→ 练习:
把下面列表中的每一行原样照抄下来，一个字都不要改。

→ 以下列表:
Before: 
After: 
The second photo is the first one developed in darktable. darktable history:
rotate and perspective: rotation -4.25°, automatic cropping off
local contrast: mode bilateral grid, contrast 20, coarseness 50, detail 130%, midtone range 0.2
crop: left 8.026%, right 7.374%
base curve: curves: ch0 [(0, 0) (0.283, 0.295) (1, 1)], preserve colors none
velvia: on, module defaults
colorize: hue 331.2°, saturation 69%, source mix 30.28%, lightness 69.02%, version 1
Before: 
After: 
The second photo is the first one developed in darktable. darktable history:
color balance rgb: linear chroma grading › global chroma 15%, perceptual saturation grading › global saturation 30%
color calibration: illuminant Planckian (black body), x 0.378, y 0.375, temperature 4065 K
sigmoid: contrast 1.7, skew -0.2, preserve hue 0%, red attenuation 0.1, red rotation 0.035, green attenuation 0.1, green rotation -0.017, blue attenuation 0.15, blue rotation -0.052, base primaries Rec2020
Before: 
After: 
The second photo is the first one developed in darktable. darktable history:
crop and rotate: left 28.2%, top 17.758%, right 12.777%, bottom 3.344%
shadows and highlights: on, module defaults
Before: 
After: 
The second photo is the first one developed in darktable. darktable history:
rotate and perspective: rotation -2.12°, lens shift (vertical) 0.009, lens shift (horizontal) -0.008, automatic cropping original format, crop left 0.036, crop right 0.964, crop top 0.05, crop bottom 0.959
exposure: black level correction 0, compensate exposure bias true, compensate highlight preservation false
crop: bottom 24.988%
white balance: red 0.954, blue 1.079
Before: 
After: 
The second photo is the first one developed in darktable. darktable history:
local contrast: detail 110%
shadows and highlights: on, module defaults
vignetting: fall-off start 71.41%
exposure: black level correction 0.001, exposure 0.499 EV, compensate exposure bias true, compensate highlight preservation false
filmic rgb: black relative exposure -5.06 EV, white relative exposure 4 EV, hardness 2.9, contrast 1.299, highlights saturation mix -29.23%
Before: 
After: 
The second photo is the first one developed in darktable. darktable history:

→ 已完成任务:
Before: 
After: 
The second photo is the first one developed in darktable. darktable history:
rotate and perspective: rotation -4.25°, automatic cropping off
local contrast: mode bilateral grid, contrast 20, coarseness 50, detail 130%, midtone range 0.2
crop: left 8.026%, right 7.374%
base curve: curves: ch0 [(0, 0) (0.283, 0.295) (1, 1)], preserve colors none
velvia: on, module defaults
colorize: hue 331.2°, saturation 69%, source mix 30.28%, lightness 69.02%, version 1
Before: 
After: 
The second photo is the first one developed in darktable. darktable history:
color balance rgb: linear chroma grading › global chroma 15%, perceptual saturation grading › global saturation 30%
color calibration: illuminant Planckian (black body), x 0.378, y 0.375, temperature 4065 K
sigmoid: contrast 1.7, skew -0.2, preserve hue 0%, red attenuation 0.1, red rotation 0.035, green attenuation 0.1, green rotation -0.017, blue attenuation 0.15, blue rotation -0.052, base primaries Rec2020
Before: 
After: 
The second photo is the first one developed in darktable. darktable history:
crop and rotate: left 28.2%, top 17.758%, right 12.777%, bottom 3.344%
shadows and highlights: on, module defaults
Before: 
After: 
The second photo is the first one developed in darktable. darktable history:
rotate and perspective: rotation -2.12°, lens shift (vertical) 0.009, lens shift (horizontal) -0.008, automatic cropping original format, crop left 0.036, crop right 0.964, crop top 0.05, crop bottom 0.959
exposure: black level correction 0, compensate exposure bias true, compensate highlight preservation false
crop: bottom 24.988%
white balance: red 0.954, blue 1.079
Before: 
After: 
The second photo is the first one developed in darktable. darktable history:
local contrast: detail 110%
shadows and highlights: on, module defaults
vignetting: fall-off start 71.41%
exposure: black level correction 0.001, exposure 0.499 EV, compensate exposure bias true, compensate highlight preservation false
filmic rgb: black relative exposure -5.06 EV, white relative exposure 4 EV, hardness 2.9, contrast 1.299, highlights saturation mix -29.23%
Before: 
After: 
The second photo is the first one developed in darktable. darktable history:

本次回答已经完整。